On the Come Up(20)



“You sure you don’t want me to handle them guards?” Aunt Pooh asks.

She’s so serious it’s almost scary. “Positive.”

“A’ight. I got you, just give the word.” She unwraps a Blow Pop and sticks it in her mouth. “What Jay gon’ do about this?”

“She’s not letting me leave that school, so it doesn’t matter.”

“What, you wanna go to Garden High?”

I pull my knees closer. “At least I wouldn’t be invisible there.”

“You ain’t invisible,” Aunt Pooh says.

I snort. “Trust, I basically walk around with an invisibility cloak on.”

“A what?” Scrap asks.

I stare at him. “Please tell me you’re joking.”

“It’s some nerd shit, Scrap,” Aunt Pooh says.

“Um, excuse you, but Harry Potter is a cultural phenomenon.”

Scrap goes, “Ohhhh. That’s the one with the li’l dude with the ring, right? ‘My precioussss,’” he says in his best Gollum voice.

I give up.

“Like I said, nerd shit,” says Aunt Pooh. “Anyway, stop worrying about whether them fools notice you at Midtown, Bri. Listen.” She props her foot on the car bumper. “High school ain’t the end or the beginning. It ain’t even in the middle. You ’bout to do big things, whether they see it or not. I see it. Everybody last night saw it. Long as you see it, that’s all that matters.”

Sometimes she’s my personal Yoda. If Yoda was a woman and had a gold grill. Unfortunately, she doesn’t know who Yoda is. “Yeah. You’re right.”

“I’m what?” She puts her hand to her ear. “I ain’t hear that good. I’m what?”

I laugh. “You’re right, dang!”

She tugs my hoodie so it covers my eyes. “Thought so. How you get over here anyway? Your momma drop you off on her way back to work? Should’ve told me I was gon’ be babysitting your hardheaded ass.”

Oh.

I forgot the reason I came over here in the first place. I stare at my Not-Timbs. “Jay got laid off.”

“Oh, shit,” Aunt Pooh says. “For real?”

“Yep.

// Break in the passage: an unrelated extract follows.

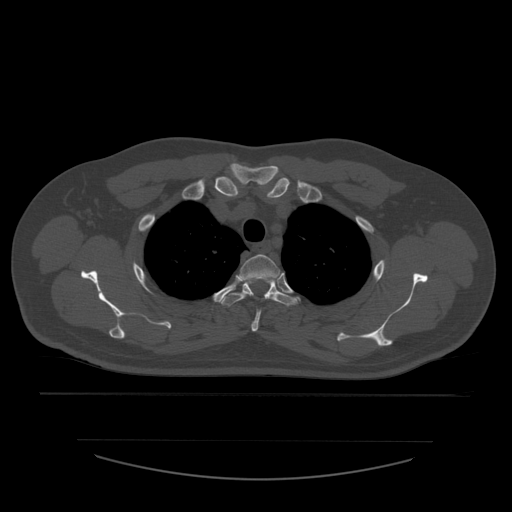
CT including the spine, one axial slice. Slice 441 of 532 in the series (ordered by position). 120 kVp. Bone window (W 1800 / L 400 HU). 1.25 mm slice thickness. 512 × 512 image matrix. Patient age 44 years. From the clinical record (not read from this slice): primary cancer: soft tissue sarcoma.
Outlined on this slice (semi-automatically segmented with operator editing):
- T2 vertebra: box from (x=240, y=255) to (x=281, y=332) px
- T3 vertebra: (x=218, y=277)–(x=299, y=307)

The church let her go so they could pay for repairs to the daycare.”

“Shit, man.” Aunt Pooh wipes her face. “You a’ight?”

Jacksons can’t cry, but we can tell the truth. “No.”

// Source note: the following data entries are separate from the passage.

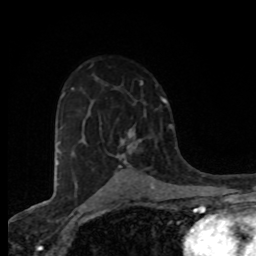
Breast MRI (dynamic contrast-enhanced), one axial slice; cropped to one breast; dynamic contrast-enhanced series, time point 2 of 8 at this slice position (early post-contrast); 1.5 T; TE 4.2 ms, TR 7 ms; 256 × 256 image matrix, field of view 155 × 155 mm. Female patient.
Outlined on this slice (semi-automatically segmented with operator editing):
- enhancing-tissue mask used for the functional tumour volume (all voxels passing the contrast-enhancement thresholds inside the analysis volume; usually the tumour): bounding box (x1, y1, x2, y2) in pixels: (117, 126, 135, 167)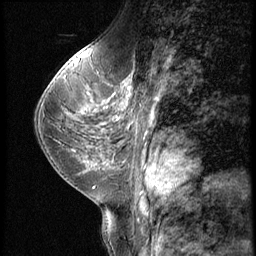
Breast MRI (dynamic contrast-enhanced), one sagittal slice. Position 29 of 56 along the scan axis. Dynamic contrast-enhanced series, image 2 of 3 at this slice position (ordered by acquisition). 1.5 T. TE 4.2 ms, TR 9 ms. 2.5 mm slice thickness. 256 × 256 image matrix, field of view 180 × 180 mm. Patient: female, 38 years. From the clinical record (not read from this slice): setting: breast cancer imaged before/during neoadjuvant chemotherapy; receptor status: triple-negative.
Annotated regions visible in this slice (semi-automatically segmented with operator editing):
- analysis volume of interest (the breast-tissue region the enhancement analysis was run in; not a lesion): box from (x=107, y=95) to (x=179, y=149) px
- tumour enhancement mask (voxels above the 140 % enhancement threshold inside the analysis volume of interest): (x=124, y=104)–(x=126, y=107)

Aunt Pooh pulls me into her arms. As much of a hard-ass as my aunt is, her hugs are the best. They somehow say “I love you” and “I’ll do whatever for you” all at once.

“It’ll be a’ight,” Aunt Pooh murmurs. “I’m gon’ help y’all out, okay?”

“You know Jay won’t let you.” Jay never takes money from Aunt Pooh, since she knows where she gets it from. I understand. If drugs almost destroyed me, I wouldn’t take money that’s made from them either.

“Her stubborn ass,” Aunt Pooh mumbles. “I know this shit is probably scary as hell right now, but one day you gon’ look back, and this gon’ feel like a lifetime ago. This a temporary setback for a major comeback. We ain’t letting it stop the come up.”

That’s what we call our goal, the come up. It’s when we finally make it with this rap stuff. I’m talking get-out-the-Garden-and-have-enough-money-to-never-worry-again make it.

“I gotta do something, Aunty,” I say. “I know Jay’s looking for a job, and Trey’s working, but I don’t wanna be deadweight.”

“What you talking ’bout? You ain’t deadweight.”

Yeah, I am. My mom and my brother bust their butts so I can eat and have somewhere to lay my head, and what do I do? Absolutely nothing. Jay doesn’t want me to get a job—she wants me fully focused on school. I picked up candy dealing. I figured if I handled some stuff for myself, that would help.

I need to do more, and the only thing I know to do is rap.

Now, let me be real: I know not every rapper out there is rich. A whole lot of them fake for the cameras, but even the fakers have more money than me. Then you got folks like Dee-Nice who don’t have to fake thanks to that million-dollar deal. He played his cards right and got his come up.

“We gotta make this rap stuff happen,” I tell Aunt Pooh. “Like now.”

“I got you, okay? I was gon’ call you anyway. I’ve had all kinds of folks hitting me up because of the battle. I made some stuff happen for you a li’l while ago.”

“For real?”

“Uh-huh. For one, we getting you back in the Ring. That’ll help make a name for you.”

A name? “Yeah, but it won’t make me any money.”

“Just trust me, a’ight?” she says. “Besides, that ain’t the only thing I arranged.”

“What else then?”

She rubs her chin. “I don’t know if you can handle this one yet.”

Oh my God. This is not the time to drag me along. “Just tell me, dang!”

Aunt Pooh laughs. “A’ight, a’ight. Last night, a producer came up to me after the battle and gave me his card. I called him earlier, and we arranged for him to make a beat and for you to go into his studio tomorrow.”